August 18, 2011 | 5
The Cities are the topic of the month here at Scientific American (and at least this week on the blogs), so I should chime in on an aspect of urban ecology that I am comfortable discussing – the effects of increased light at night on animals.
Not all species of animals are negatively affected by the urban environments. Even humans are not driven to insanity by the urban jungle. Some species are really thriving – rats, mice, squirrels, bats, alligators in sewers, sparrows, pigeons, starlings, crows, house flies, mosquitoes and cockroaches come to mind. Many birds have evolved (or invented) quite nifty adaptations to urban life. Of course, animals we domesticated and keep as pets, like cats and dogs, don’t really care about the city vs. country, as long as they are with us and we take good care of them.

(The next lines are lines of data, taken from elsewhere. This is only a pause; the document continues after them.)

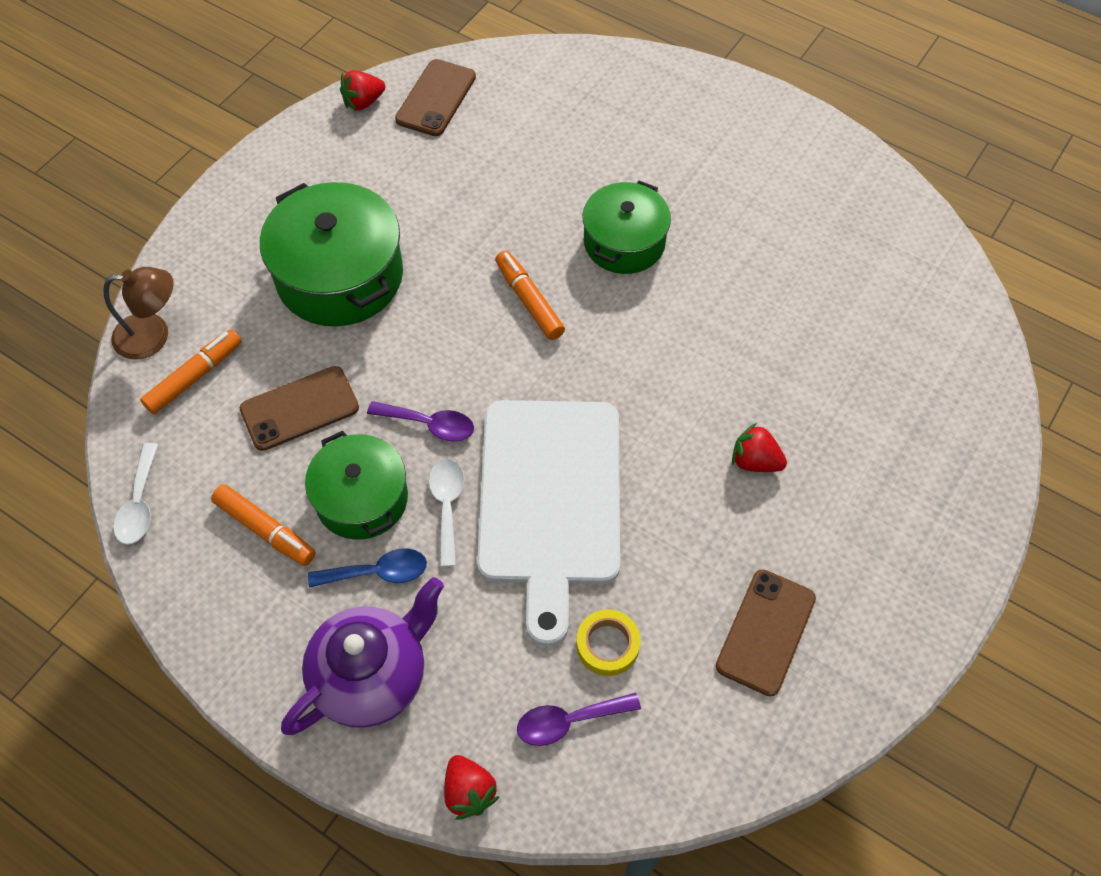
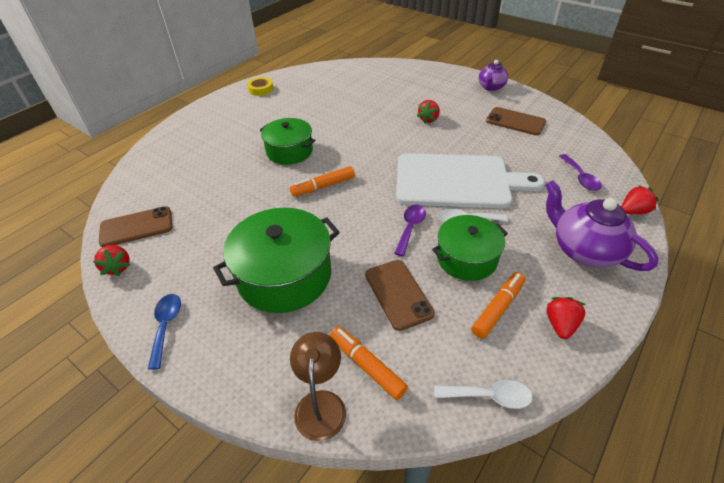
camera: 85 degrees left, 15 degrees down
blue spoon [308,549,427,588] -> blue spoon moved to [148,294,181,370]
brown phone [395,59,476,136] -> brown phone turned 45 degrees counterclockwise [99,206,172,247]
yellow tape [576,609,640,676] -> yellow tape moved to [247,77,273,96]
none -> purple teapot [478,60,508,91]
none -> red strawberry [547,297,586,339]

But there are definitely negative effects as well. After all, just counts and surveys of species make it obvious that many species are not thriving in dense urban ecosystems. Not all cities are the same either. A large, dense city is likely to be much less hospitable to many species than urban sprawl where much greenery and the original natural habitat are still preserved between the cul-de-sacs. Just watch the wilderness appearing on my back porch: skinks, tree frogs, Luna moths, white-tailed deer, rabbits, opossums, racoons, cicadas, endless species of birds…and I am in the middle of the Triangle, NC.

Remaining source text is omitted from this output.